Member of the Minnesota Senate from the 15th district 16th (2011–2013)
- In office January 4, 2011 – January 2, 2017
- Preceded by: Lisa Fobbe
- Succeeded by: Andrew Mathews

Personal details
- Born: June 26, 1961 (age 65) Mount Auburn-La-Porte City, Iowa, US
- Party: Republican Party of Minnesota
- Spouse: Deb
- Children: 2
- Education: Oklahoma Wesleyan University
- Occupation: insurance agent

= Dave Brown (Minnesota politician) =

American politician

David M. Brown (born June 26, 1961) is a Minnesota politician and former member of the Minnesota Senate. A member of the Republican Party of Minnesota, he represented District 15, which included portions of Benton, Kanabec, Mille Lacs, Morrison, Sherburne and Wright counties in the central part of the state. The district also included the trust lands of the Mille Lacs Band of Ojibwe and Grand Casino Mille Lacs.

==Early life, education, and career==
Brown grew up in Mount Auburn-La-Porte City, Iowa, and later attended Oklahoma Wesleyan University in Bartlesville, Oklahoma, graduating in 1983 with a B.A. in Behavioral Sciences.

Dave Brown works for UnitedHealth Group in Austin, Texas.
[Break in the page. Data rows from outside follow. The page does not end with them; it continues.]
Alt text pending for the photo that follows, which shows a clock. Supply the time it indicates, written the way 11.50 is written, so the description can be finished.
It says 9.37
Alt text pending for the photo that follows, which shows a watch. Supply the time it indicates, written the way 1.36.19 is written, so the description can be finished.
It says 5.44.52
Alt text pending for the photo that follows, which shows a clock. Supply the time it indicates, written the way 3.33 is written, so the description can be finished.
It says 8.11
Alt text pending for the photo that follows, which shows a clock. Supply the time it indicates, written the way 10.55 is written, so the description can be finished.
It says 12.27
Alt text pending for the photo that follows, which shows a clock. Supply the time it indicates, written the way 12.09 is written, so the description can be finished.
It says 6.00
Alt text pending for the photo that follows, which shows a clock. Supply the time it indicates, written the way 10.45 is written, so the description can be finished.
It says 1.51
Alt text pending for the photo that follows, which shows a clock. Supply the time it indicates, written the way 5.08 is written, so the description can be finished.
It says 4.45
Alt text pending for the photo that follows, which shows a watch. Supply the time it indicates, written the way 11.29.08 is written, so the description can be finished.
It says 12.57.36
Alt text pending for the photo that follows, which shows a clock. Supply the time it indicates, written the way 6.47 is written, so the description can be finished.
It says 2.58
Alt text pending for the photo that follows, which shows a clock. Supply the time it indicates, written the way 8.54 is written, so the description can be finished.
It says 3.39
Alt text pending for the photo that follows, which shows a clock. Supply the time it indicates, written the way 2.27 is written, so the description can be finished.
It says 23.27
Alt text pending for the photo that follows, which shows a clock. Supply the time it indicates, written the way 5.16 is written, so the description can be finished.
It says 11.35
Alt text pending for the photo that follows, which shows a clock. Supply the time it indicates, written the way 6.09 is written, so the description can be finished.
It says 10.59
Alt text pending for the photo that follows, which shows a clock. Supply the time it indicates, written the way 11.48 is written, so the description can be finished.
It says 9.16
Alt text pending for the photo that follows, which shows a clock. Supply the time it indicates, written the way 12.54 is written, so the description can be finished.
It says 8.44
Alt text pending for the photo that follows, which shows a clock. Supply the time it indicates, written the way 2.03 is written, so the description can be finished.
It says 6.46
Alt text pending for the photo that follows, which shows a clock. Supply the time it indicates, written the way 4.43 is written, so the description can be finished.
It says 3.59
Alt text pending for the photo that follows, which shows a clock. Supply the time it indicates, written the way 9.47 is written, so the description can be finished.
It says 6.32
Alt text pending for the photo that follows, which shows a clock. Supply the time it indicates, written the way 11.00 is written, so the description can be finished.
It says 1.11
He worked as an insurance agent with the Breitenfeldt Group until 2017. Preceding his insurance career, he worked with Word Entertainment, a major Christian music company based in Nashville, Tennessee.

==Minnesota Senate==
Brown was first elected in 2010 and was re-elected in 2012. He did not seek re-election in 2016.